Strategic Finance Getting a Better Handle on Compliance and Controls
By Isaac Tucker
Accounting organizations are at the center of a broad array of change: global tax regulation, domestic tax changes, and major revisions to audit reporting. Many also are affected by far-reaching rules that now dictate how they must treat, recognize, and report revenue, all while having to contend with rapidly shifting business and operating models.
Given the complex regulatory and operating landscape that most organizations must now navigate, it comes as no surprise that effectively managing internal controls to support financial reporting is top of mind. Accounting and finance organizations —including financial professionals like you who keep them humming—are challenged to operate efficiently and still drive strong comprehensive controls.
INCREASING CHALLENGES
As most of you already know, globalization, intercompany trade, and mergers and acquisitions have increased the volume of transactions that impact every part of the business, including the close. They’ve also created more risk in downstream financial and regulatory reporting. The regulatory environment itself has also grown, both in scope and in depth, increasing exposure while placing pressure on precious accounting resources to cover even more bases.

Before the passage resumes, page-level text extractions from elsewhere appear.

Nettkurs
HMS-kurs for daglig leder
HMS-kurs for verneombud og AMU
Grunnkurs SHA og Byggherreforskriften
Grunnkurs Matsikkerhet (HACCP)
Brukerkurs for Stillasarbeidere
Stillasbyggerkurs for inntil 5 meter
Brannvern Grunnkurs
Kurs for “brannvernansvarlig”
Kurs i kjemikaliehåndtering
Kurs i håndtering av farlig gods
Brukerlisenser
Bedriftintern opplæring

For example, accounting, tax, and treasury teams face increasing intercompany reporting challenges from base erosion and profit shifting (BEPS) tax rules, which aim to level the playing field for companies that don’t have a substantial presence globally. These same teams face a widening set of regulatory requirements from new Internal Revenue Service (IRS) tax rules to new Financial Accounting Standards Board (FASB) revenue recognition standards.
All these factors are competing for often already strained resources that are also required for financial controls, such as continued compliance with the Sarbanes-Oxley Act of 2002 (SOX).
It’s no wonder that, more than 15 years since the introduction of SOX, improving efficiency is still a top priority for financial executives. In a survey conducted by the SOX & Internal Controls Professionals Group, which has more than 3,000 members, study respondents identified improving the efficiency of the SOX function as a top objective, followed by ensuring compliance with SOX and other regulations and strengthening organizational relationships across SOX owners.
WEAKNESSES ELEVATE FRAUD RISK
Improving efficiency, while at the same time combating fraud, has kept many in the C-suite up at night. Specifically, weak controls can leave an opening for fraud risk.
A 2017 study by the American Accounting Association found that companies with material weaknesses in their entity-level controls were 90% more likely to have future fraud disclosures compared to companies with strong controls. In fact, when evaluating 127 unique fraud cases, researchers found a strong association between entity-level controls and a subsequent revelation of fraud.
This is forcing accounting and internal audit teams to spend more time reevaluating risks and their mitigating controls to make sure both are properly designed and effective. They have to walk a line between strong control coverage and an overly controlled environment.
The study concluded that “the issuance by an auditor of an adverse internal control opinion is a ‘red flag,’ indicating a higher probability that managers are committing (unrevealed) fraud.”